_EXERCISE GOAL_
Word for word, output the data, with none of its pictures.

(Saved data entries)

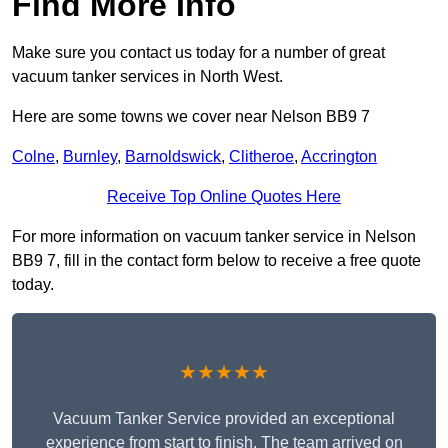
Find More Info
Make sure you contact us today for a number of great
vacuum tanker services in North West.
Here are some towns we cover near Nelson BB9 7
Colne
,
Burnley
,
Barnoldswick
,
Clitheroe
,
Accrington
Receive Top Online Quotes Here
For more information on vacuum tanker service in Nelson
BB9 7, fill in the contact form below to receive a free quote
today.
★★★★★
Vacuum Tanker Service provided an exceptional
experience from start to finish. The team arrived on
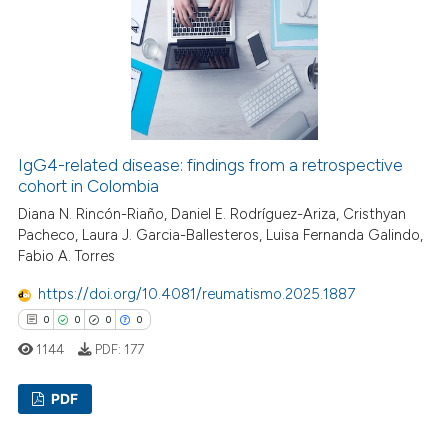
0
Mentioning
0
Contrasting
 how this article has been
ed at
scite.ai
IgG4-related disease: findings from a retrospective
cohort in Colombia
te shows how a scientific paper
Diana N. Rincón-Riaño, Daniel E. Rodríguez-Ariza, Cristhyan
 been cited by providing the
Pacheco, Laura J. Garcia-Ballesteros, Luisa Fernanda Galindo,
Fabio A. Torres
text of the citation, a
ssification describing whether
https://doi.org/10.4081/reumatismo.2025.1887
supports, mentions, or contrasts
0
0
0
0
 cited claim, and a label
1144
PDF:
177
icating in which section the
ation was made.
PDF
Citing Publications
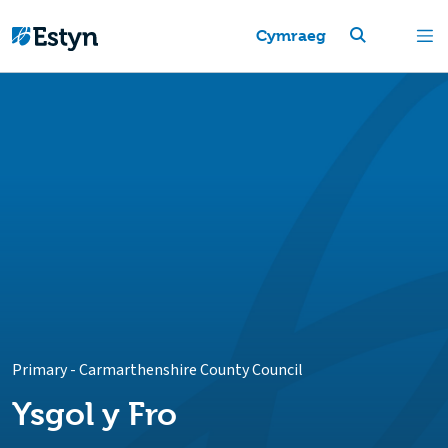
Cymraeg
Primary
-
Carmarthenshire County Council
Ysgol y Fro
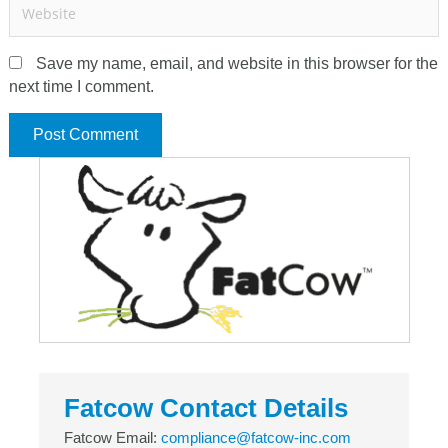
Save my name, email, and website in this browser for the
next time I comment.
Fatcow Contact Details
Fatcow Email:
compliance@fatcow-inc.com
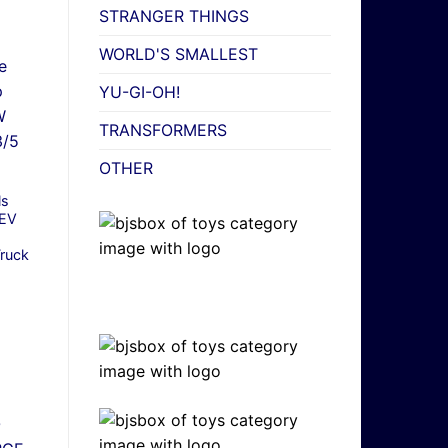
STRANGER THINGS
WORLD'S SMALLEST
YU-GI-OH!
TRANSFORMERS
OTHER
ls
EV
Truck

_TASK RESPONSE_
Find More Info
Make sure you contact us today for a number of great
vacuum tanker services in North West.
Here are some towns we cover near Nelson BB9 7
Colne
,
Burnley
,
Barnoldswick
,
Clitheroe
,
Accrington
Receive Top Online Quotes Here
For more information on vacuum tanker service in Nelson
BB9 7, fill in the contact form below to receive a free quote
today.
★★★★★
Vacuum Tanker Service provided an exceptional
experience from start to finish. The team arrived on
0
Mentioning
0
Contrasting
 how this article has been
ed at
scite.ai
IgG4-related disease: findings from a retrospective
cohort in Colombia
te shows how a scientific paper
Diana N. Rincón-Riaño, Daniel E. Rodríguez-Ariza, Cristhyan
 been cited by providing the
Pacheco, Laura J. Garcia-Ballesteros, Luisa Fernanda Galindo,
Fabio A. Torres
text of the citation, a
ssification describing whether
https://doi.org/10.4081/reumatismo.2025.1887
supports, mentions, or contrasts
0
0
0
0
 cited claim, and a label
1144
PDF:
177
icating in which section the
ation was made.
PDF
Citing Publications
Cymraeg
Primary
-
Carmarthenshire County Council
Ysgol y Fro
Save my name, email, and website in this browser for the
next time I comment.
Fatcow Contact Details
Fatcow Email:
compliance@fatcow-inc.com
STRANGER THINGS
WORLD'S SMALLEST
YU-GI-OH!
TRANSFORMERS
OTHER
ls
EV
Truck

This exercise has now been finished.